### About this exercise
Go through the lines below and repeat each one exactly, skipping pictures.

### Data excerpt
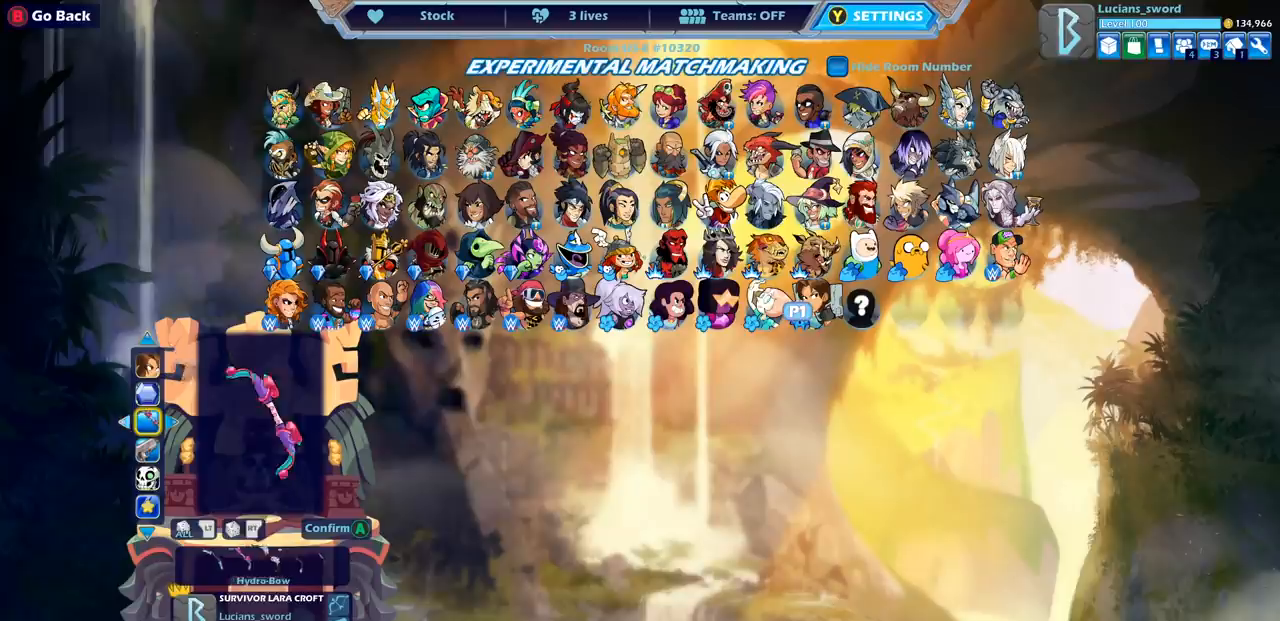
{"buttons": ["DPAD_LEFT"], "left_stick": "center", "right_stick": "center", "events": [[50, "DPAD_LEFT", "up"], [233, "DPAD_LEFT", "down"], [333, "DPAD_LEFT", "up"], [433, "DPAD_LEFT", "down"]]}
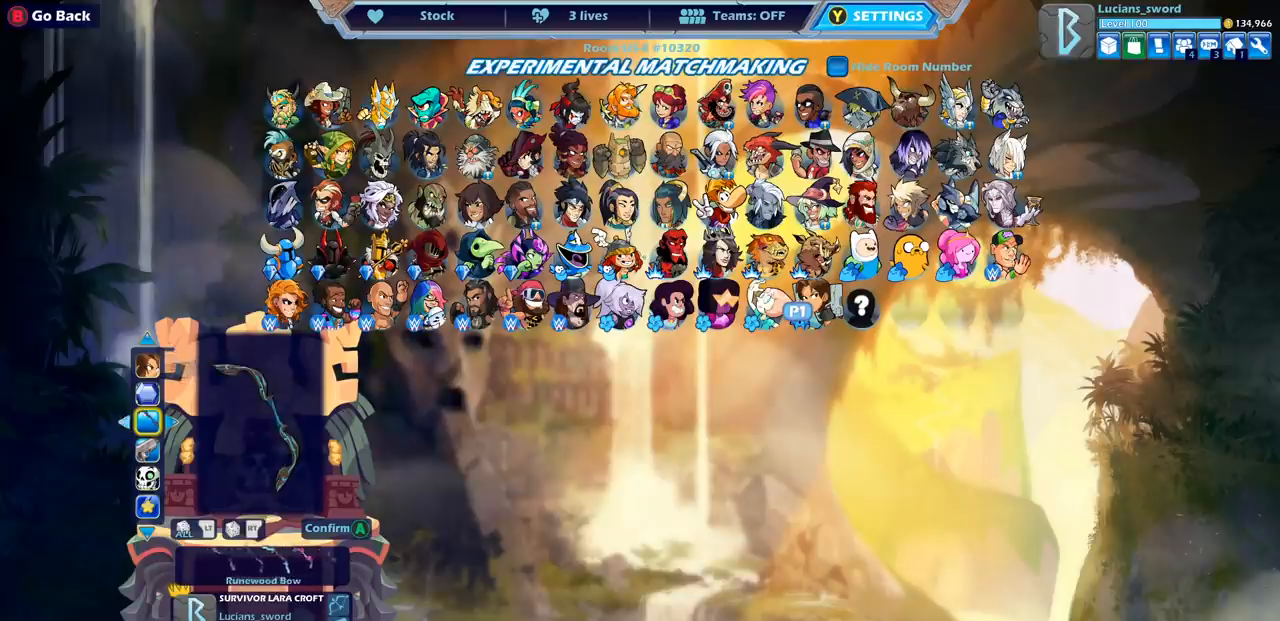
{"buttons": [], "left_stick": "center", "right_stick": "center", "events": [[33, "DPAD_LEFT", "up"], [250, "DPAD_LEFT", "down"], [367, "DPAD_LEFT", "up"]]}
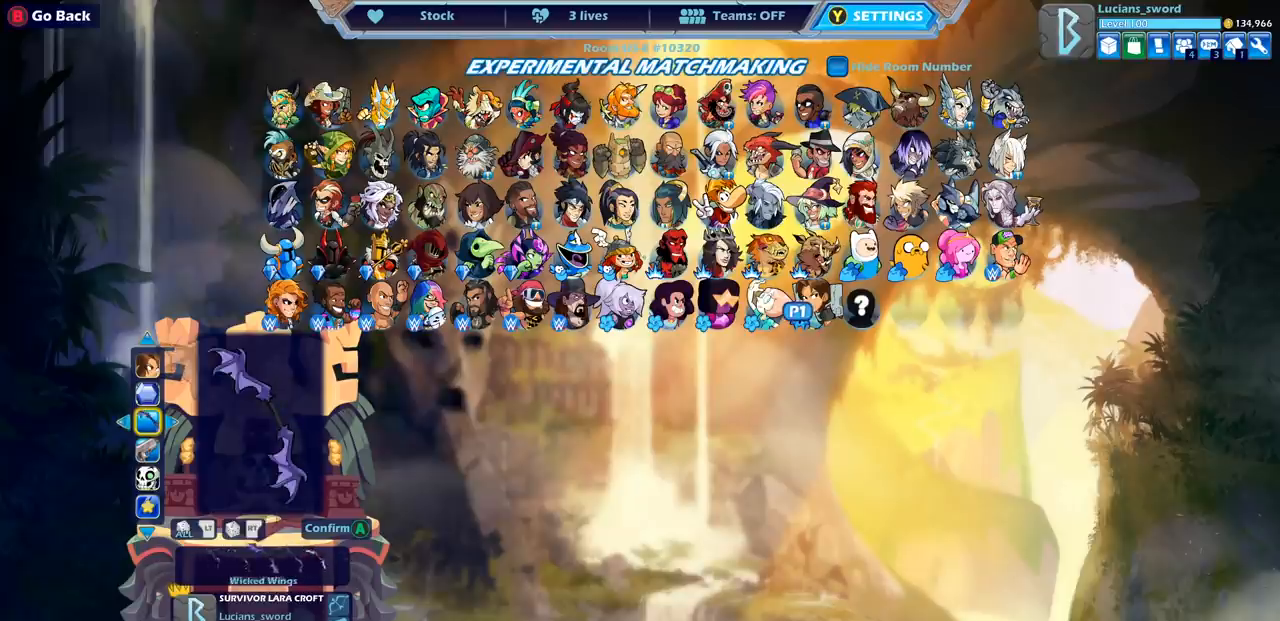
{"buttons": ["DPAD_RIGHT"], "left_stick": "center", "right_stick": "center", "events": [[167, "DPAD_RIGHT", "down"], [333, "DPAD_RIGHT", "up"], [483, "DPAD_RIGHT", "down"]]}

### Task response
{"buttons": ["DPAD_LEFT"], "left_stick": "center", "right_stick": "center", "events": [[50, "DPAD_LEFT", "up"], [233, "DPAD_LEFT", "down"], [333, "DPAD_LEFT", "up"], [433, "DPAD_LEFT", "down"]]}
{"buttons": [], "left_stick": "center", "right_stick": "center", "events": [[33, "DPAD_LEFT", "up"], [250, "DPAD_LEFT", "down"], [367, "DPAD_LEFT", "up"]]}
{"buttons": ["DPAD_RIGHT"], "left_stick": "center", "right_stick": "center", "events": [[167, "DPAD_RIGHT", "down"], [333, "DPAD_RIGHT", "up"], [483, "DPAD_RIGHT", "down"]]}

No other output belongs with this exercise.